Assignment: Copy the data from its beginning through the line containing "Szegedi Alapfokú Művészeti…", replacing "chaqueta" with "prenda" and leaving everything else unchanged.

-.-.-

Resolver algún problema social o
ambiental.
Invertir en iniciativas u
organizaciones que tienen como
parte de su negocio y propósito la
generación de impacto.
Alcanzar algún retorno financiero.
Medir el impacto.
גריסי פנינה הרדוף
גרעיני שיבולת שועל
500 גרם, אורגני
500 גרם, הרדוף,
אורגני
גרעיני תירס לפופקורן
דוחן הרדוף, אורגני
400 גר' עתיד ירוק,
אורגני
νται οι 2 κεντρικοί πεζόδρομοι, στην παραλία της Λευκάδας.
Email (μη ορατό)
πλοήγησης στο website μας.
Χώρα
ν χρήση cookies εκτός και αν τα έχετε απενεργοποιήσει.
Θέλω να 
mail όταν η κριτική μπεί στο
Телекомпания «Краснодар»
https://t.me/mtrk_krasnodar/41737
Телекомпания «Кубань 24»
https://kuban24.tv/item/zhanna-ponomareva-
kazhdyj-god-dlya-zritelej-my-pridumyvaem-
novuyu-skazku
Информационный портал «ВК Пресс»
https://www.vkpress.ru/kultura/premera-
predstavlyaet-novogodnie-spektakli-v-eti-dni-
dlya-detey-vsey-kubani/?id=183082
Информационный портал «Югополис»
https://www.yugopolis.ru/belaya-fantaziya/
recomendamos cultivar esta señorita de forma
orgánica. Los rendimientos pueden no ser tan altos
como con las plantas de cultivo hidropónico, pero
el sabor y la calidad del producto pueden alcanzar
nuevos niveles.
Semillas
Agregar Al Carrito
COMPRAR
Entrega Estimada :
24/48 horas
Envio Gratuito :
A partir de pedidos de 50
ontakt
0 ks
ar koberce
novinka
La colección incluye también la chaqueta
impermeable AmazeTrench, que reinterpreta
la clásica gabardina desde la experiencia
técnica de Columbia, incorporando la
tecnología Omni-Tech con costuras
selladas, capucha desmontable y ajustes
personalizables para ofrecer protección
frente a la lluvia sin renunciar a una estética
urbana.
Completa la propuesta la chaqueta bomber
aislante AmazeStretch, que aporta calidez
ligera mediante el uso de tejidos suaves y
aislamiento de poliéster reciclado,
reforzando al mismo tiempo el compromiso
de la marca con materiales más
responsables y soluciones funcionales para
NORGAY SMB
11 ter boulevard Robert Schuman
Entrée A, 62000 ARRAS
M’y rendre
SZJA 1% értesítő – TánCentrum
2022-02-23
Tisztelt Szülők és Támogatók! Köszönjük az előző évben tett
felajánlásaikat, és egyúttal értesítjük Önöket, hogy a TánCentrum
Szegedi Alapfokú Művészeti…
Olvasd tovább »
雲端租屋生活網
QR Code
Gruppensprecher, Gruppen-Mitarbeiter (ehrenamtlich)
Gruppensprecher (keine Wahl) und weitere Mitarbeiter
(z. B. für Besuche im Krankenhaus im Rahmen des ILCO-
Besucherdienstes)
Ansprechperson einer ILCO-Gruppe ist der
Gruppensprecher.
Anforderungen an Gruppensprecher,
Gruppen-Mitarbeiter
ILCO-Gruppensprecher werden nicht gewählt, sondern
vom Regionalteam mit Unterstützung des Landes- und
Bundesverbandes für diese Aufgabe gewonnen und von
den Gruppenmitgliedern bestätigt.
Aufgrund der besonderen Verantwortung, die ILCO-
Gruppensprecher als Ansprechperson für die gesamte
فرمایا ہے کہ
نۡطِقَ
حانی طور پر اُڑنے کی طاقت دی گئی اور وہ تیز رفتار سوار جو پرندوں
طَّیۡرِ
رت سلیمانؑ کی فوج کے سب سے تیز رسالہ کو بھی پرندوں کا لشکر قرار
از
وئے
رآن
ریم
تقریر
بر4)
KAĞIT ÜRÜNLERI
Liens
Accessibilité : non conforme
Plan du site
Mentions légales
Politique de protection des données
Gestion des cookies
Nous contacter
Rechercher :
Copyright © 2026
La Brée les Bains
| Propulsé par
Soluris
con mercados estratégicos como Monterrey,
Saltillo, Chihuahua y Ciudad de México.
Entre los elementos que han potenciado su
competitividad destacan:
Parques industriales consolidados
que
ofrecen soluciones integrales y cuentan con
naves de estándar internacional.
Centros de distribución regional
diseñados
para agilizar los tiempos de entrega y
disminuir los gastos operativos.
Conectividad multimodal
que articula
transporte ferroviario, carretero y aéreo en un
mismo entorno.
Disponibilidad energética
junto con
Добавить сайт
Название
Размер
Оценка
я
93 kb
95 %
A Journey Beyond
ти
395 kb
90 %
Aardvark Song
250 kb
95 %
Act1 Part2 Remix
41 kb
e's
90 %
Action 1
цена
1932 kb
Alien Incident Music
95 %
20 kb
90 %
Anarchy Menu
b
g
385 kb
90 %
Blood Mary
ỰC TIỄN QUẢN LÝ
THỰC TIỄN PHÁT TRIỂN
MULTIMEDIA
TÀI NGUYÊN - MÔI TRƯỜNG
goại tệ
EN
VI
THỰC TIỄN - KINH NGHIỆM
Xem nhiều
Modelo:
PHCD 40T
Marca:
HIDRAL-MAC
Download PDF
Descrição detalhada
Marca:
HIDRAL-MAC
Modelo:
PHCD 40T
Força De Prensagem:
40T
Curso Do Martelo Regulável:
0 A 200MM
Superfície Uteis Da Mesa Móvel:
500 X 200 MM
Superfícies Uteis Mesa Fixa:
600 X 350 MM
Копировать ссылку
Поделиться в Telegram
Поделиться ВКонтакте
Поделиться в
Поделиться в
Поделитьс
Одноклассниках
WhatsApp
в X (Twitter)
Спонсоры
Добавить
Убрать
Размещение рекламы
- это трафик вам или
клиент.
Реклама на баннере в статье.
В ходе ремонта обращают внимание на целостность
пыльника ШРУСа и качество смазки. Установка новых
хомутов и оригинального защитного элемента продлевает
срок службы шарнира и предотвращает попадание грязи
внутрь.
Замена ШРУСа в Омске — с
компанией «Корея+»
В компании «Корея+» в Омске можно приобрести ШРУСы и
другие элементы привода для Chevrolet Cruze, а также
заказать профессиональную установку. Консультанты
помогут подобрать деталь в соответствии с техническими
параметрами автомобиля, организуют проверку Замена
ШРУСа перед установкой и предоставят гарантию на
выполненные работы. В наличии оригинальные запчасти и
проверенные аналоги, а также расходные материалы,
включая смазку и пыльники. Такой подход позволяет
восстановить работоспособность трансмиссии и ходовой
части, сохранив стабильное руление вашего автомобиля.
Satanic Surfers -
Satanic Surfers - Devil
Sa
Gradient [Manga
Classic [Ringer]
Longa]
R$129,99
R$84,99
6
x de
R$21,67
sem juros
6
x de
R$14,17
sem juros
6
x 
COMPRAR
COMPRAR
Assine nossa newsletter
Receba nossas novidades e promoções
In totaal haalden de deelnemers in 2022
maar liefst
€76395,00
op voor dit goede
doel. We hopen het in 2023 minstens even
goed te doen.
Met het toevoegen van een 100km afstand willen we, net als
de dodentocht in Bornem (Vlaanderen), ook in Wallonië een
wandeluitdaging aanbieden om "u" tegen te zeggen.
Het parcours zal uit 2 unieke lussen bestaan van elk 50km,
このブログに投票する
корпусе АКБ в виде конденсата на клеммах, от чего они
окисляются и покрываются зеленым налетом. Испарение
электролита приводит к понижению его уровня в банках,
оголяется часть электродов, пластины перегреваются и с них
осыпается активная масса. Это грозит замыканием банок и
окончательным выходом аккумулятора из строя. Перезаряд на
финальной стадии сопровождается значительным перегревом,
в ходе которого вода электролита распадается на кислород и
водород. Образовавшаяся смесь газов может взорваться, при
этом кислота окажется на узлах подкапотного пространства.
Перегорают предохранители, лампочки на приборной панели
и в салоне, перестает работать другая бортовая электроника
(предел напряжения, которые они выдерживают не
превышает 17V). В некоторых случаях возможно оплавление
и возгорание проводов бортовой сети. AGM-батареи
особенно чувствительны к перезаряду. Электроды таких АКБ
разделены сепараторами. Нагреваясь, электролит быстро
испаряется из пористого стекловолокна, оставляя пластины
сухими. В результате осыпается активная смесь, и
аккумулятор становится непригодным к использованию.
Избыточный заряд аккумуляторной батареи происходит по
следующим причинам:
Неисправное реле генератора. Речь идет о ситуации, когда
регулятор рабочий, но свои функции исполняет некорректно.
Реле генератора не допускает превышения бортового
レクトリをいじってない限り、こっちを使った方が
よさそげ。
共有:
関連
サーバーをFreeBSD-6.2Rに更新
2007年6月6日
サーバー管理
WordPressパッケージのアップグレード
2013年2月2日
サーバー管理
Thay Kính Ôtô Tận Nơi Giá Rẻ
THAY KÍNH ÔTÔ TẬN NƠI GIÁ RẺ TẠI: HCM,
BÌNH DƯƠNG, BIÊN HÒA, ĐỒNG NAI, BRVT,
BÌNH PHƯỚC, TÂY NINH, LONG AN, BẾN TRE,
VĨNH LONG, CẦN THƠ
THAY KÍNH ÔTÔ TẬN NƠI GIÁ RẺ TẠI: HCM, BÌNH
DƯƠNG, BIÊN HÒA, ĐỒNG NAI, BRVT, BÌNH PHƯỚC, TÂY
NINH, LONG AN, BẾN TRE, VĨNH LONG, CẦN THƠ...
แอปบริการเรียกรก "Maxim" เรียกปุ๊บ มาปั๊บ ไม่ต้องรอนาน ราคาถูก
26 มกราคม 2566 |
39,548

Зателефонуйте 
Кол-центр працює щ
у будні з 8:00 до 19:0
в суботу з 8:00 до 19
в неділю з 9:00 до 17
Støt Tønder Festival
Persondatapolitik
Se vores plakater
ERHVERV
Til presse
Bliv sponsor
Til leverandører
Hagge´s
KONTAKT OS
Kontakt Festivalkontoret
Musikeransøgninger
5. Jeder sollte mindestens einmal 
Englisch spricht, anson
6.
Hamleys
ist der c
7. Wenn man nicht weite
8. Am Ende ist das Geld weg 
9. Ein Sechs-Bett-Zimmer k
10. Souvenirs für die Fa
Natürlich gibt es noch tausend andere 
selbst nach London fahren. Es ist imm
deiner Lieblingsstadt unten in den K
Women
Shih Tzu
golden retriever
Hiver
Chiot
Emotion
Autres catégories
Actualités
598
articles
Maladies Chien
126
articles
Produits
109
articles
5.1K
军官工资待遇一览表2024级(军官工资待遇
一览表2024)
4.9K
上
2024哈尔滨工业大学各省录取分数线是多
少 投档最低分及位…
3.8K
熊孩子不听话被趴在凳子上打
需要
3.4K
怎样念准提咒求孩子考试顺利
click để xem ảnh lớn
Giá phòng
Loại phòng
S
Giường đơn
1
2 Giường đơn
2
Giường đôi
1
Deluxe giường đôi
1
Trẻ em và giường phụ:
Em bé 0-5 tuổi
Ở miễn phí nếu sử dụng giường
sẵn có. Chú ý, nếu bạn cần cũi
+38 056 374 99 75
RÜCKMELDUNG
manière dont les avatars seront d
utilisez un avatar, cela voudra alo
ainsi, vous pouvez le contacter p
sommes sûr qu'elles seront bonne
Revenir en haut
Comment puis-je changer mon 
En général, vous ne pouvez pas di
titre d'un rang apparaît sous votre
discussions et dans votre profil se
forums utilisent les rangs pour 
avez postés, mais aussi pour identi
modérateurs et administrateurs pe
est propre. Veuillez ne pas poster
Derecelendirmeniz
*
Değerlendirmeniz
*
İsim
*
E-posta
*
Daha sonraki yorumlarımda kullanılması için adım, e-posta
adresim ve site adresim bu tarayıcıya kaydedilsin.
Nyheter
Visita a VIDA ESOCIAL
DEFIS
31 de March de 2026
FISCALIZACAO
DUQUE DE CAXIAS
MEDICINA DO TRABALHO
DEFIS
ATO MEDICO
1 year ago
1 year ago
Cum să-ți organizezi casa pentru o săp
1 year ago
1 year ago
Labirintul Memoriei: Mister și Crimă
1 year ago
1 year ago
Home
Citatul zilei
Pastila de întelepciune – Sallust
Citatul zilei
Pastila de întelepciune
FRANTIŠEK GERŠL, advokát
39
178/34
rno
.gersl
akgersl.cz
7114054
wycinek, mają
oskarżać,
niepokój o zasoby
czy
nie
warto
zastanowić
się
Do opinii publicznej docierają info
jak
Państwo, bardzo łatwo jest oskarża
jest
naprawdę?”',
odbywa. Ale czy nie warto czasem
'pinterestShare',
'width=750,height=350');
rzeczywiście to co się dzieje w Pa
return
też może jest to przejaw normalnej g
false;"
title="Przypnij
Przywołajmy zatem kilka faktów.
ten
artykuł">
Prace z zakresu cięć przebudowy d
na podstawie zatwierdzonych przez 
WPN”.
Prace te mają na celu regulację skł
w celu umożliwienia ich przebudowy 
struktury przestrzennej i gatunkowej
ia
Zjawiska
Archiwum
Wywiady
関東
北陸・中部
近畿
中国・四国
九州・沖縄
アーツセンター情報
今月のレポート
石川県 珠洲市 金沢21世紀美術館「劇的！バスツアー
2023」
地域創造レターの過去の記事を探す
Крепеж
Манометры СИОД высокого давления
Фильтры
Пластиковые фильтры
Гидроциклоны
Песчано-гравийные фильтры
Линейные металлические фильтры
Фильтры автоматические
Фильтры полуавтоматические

-.-.-

Solution to this exercise:
Resolver algún problema social o
ambiental.
Invertir en iniciativas u
organizaciones que tienen como
parte de su negocio y propósito la
generación de impacto.
Alcanzar algún retorno financiero.
Medir el impacto.
גריסי פנינה הרדוף
גרעיני שיבולת שועל
500 גרם, אורגני
500 גרם, הרדוף,
אורגני
גרעיני תירס לפופקורן
דוחן הרדוף, אורגני
400 גר' עתיד ירוק,
אורגני
νται οι 2 κεντρικοί πεζόδρομοι, στην παραλία της Λευκάδας.
Email (μη ορατό)
πλοήγησης στο website μας.
Χώρα
ν χρήση cookies εκτός και αν τα έχετε απενεργοποιήσει.
Θέλω να 
mail όταν η κριτική μπεί στο
Телекомпания «Краснодар»
https://t.me/mtrk_krasnodar/41737
Телекомпания «Кубань 24»
https://kuban24.tv/item/zhanna-ponomareva-
kazhdyj-god-dlya-zritelej-my-pridumyvaem-
novuyu-skazku
Информационный портал «ВК Пресс»
https://www.vkpress.ru/kultura/premera-
predstavlyaet-novogodnie-spektakli-v-eti-dni-
dlya-detey-vsey-kubani/?id=183082
Информационный портал «Югополис»
https://www.yugopolis.ru/belaya-fantaziya/
recomendamos cultivar esta señorita de forma
orgánica. Los rendimientos pueden no ser tan altos
como con las plantas de cultivo hidropónico, pero
el sabor y la calidad del producto pueden alcanzar
nuevos niveles.
Semillas
Agregar Al Carrito
COMPRAR
Entrega Estimada :
24/48 horas
Envio Gratuito :
A partir de pedidos de 50
ontakt
0 ks
ar koberce
novinka
La colección incluye también la prenda
impermeable AmazeTrench, que reinterpreta
la clásica gabardina desde la experiencia
técnica de Columbia, incorporando la
tecnología Omni-Tech con costuras
selladas, capucha desmontable y ajustes
personalizables para ofrecer protección
frente a la lluvia sin renunciar a una estética
urbana.
Completa la propuesta la prenda bomber
aislante AmazeStretch, que aporta calidez
ligera mediante el uso de tejidos suaves y
aislamiento de poliéster reciclado,
reforzando al mismo tiempo el compromiso
de la marca con materiales más
responsables y soluciones funcionales para
NORGAY SMB
11 ter boulevard Robert Schuman
Entrée A, 62000 ARRAS
M’y rendre
SZJA 1% értesítő – TánCentrum
2022-02-23
Tisztelt Szülők és Támogatók! Köszönjük az előző évben tett
felajánlásaikat, és egyúttal értesítjük Önöket, hogy a TánCentrum
Szegedi Alapfokú Művészeti…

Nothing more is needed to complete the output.